Hardware design source files —
..........

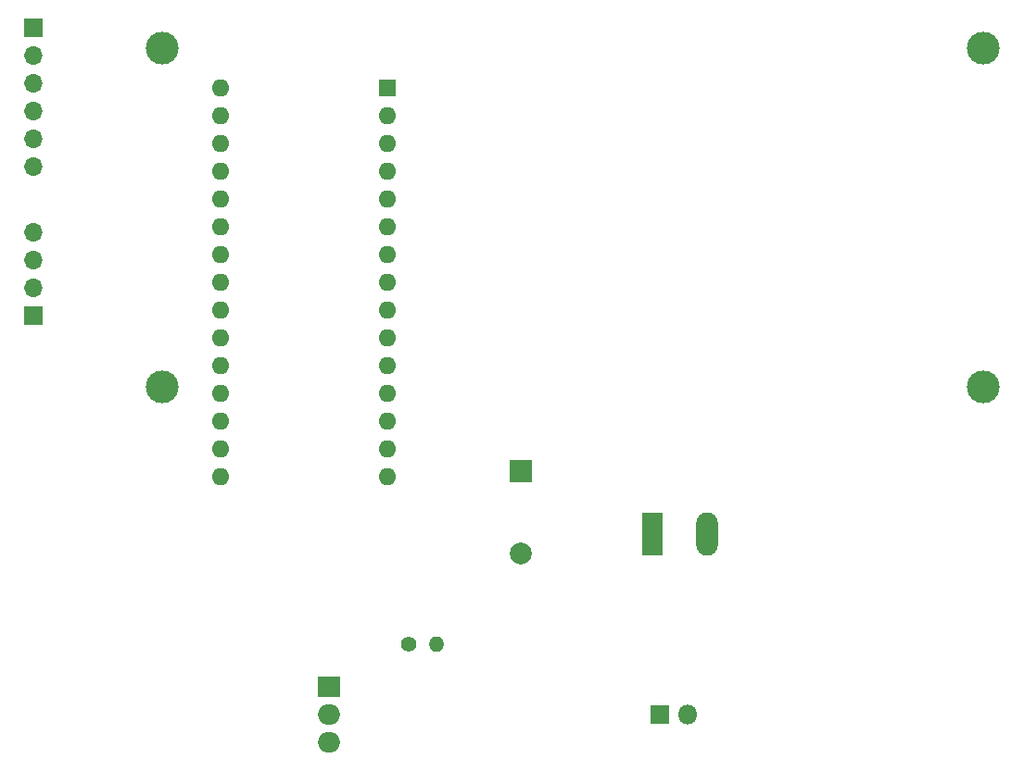
<source format=gbr>
%TF.GenerationSoftware,KiCad,Pcbnew,7.0.7-7.0.7~ubuntu22.04.1*%
%TF.CreationDate,2023-09-20T10:04:04-06:00*%
%TF.ProjectId,ph_meter,70685f6d-6574-4657-922e-6b696361645f,1.1 - E*%
%TF.SameCoordinates,Original*%
%TF.FileFunction,Soldermask,Bot*%
%TF.FilePolarity,Negative*%
%FSLAX46Y46*%
G04 Gerber Fmt 4.6, Leading zero omitted, Abs format (unit mm)*
G04 Created by KiCad (PCBNEW 7.0.7-7.0.7~ubuntu22.04.1) date 2023-09-20 10:04:04*
%MOMM*%
%LPD*%
G01*
G04 APERTURE LIST*
%ADD10C,1.400000*%
%ADD11O,1.400000X1.400000*%
%ADD12R,1.700000X1.700000*%
%ADD13O,1.700000X1.700000*%
%ADD14R,1.600000X1.600000*%
%ADD15O,1.600000X1.600000*%
%ADD16R,1.800000X1.800000*%
%ADD17O,1.800000X1.800000*%
%ADD18R,2.000000X2.000000*%
%ADD19C,2.000000*%
%ADD20R,1.980000X3.960000*%
%ADD21O,1.980000X3.960000*%
%ADD22C,3.000000*%
%ADD23R,2.000000X1.905000*%
%ADD24O,2.000000X1.905000*%
G04 APERTURE END LIST*
D10*
%TO.C,R1*%
X137780000Y-123080000D03*
D11*
X140320000Y-123080000D03*
%TD*%
D12*
%TO.C,J4*%
X103500000Y-66670000D03*
D13*
X103500000Y-69210000D03*
X103500000Y-71750000D03*
X103500000Y-74290000D03*
X103500000Y-76830000D03*
X103500000Y-79370000D03*
%TD*%
D14*
%TO.C,A1*%
X135791360Y-72210000D03*
D15*
X135791360Y-74750000D03*
X135791360Y-77290000D03*
X135791360Y-79830000D03*
X135791360Y-82370000D03*
X135791360Y-84910000D03*
X135791360Y-87450000D03*
X135791360Y-89990000D03*
X135791360Y-92530000D03*
X135791360Y-95070000D03*
X135791360Y-97610000D03*
X135791360Y-100150000D03*
X135791360Y-102690000D03*
X135791360Y-105230000D03*
X135791360Y-107770000D03*
X120551360Y-107770000D03*
X120551360Y-105230000D03*
X120551360Y-102690000D03*
X120551360Y-100150000D03*
X120551360Y-97610000D03*
X120551360Y-95070000D03*
X120551360Y-92530000D03*
X120551360Y-89990000D03*
X120551360Y-87450000D03*
X120551360Y-84910000D03*
X120551360Y-82370000D03*
X120551360Y-79830000D03*
X120551360Y-77290000D03*
X120551360Y-74750000D03*
X120551360Y-72210000D03*
%TD*%
D16*
%TO.C,D1*%
X160705000Y-129500000D03*
D17*
X163245000Y-129500000D03*
%TD*%
D12*
%TO.C,J2*%
X103501360Y-93000000D03*
D13*
X103501360Y-90460000D03*
X103501360Y-87920000D03*
X103501360Y-85380000D03*
%TD*%
D18*
%TO.C,BZ1*%
X148000000Y-107200000D03*
D19*
X148000000Y-114800000D03*
%TD*%
D20*
%TO.C,J3*%
X160000000Y-113000000D03*
D21*
X165000000Y-113000000D03*
%TD*%
D22*
%TO.C,REF\u002A\u002A*%
X115255660Y-68550100D03*
X115255660Y-99550800D03*
X190254240Y-68550100D03*
X190254760Y-99550800D03*
%TD*%
D23*
%TO.C,Q1*%
X130515000Y-126960000D03*
D24*
X130515000Y-129500000D03*
X130515000Y-132040000D03*
%TD*%
M02*

</source>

..........

Where does the word "APERTURE" appear in the records? Copy every line that holds it.

G04 APERTURE LIST*
G04 APERTURE END LIST*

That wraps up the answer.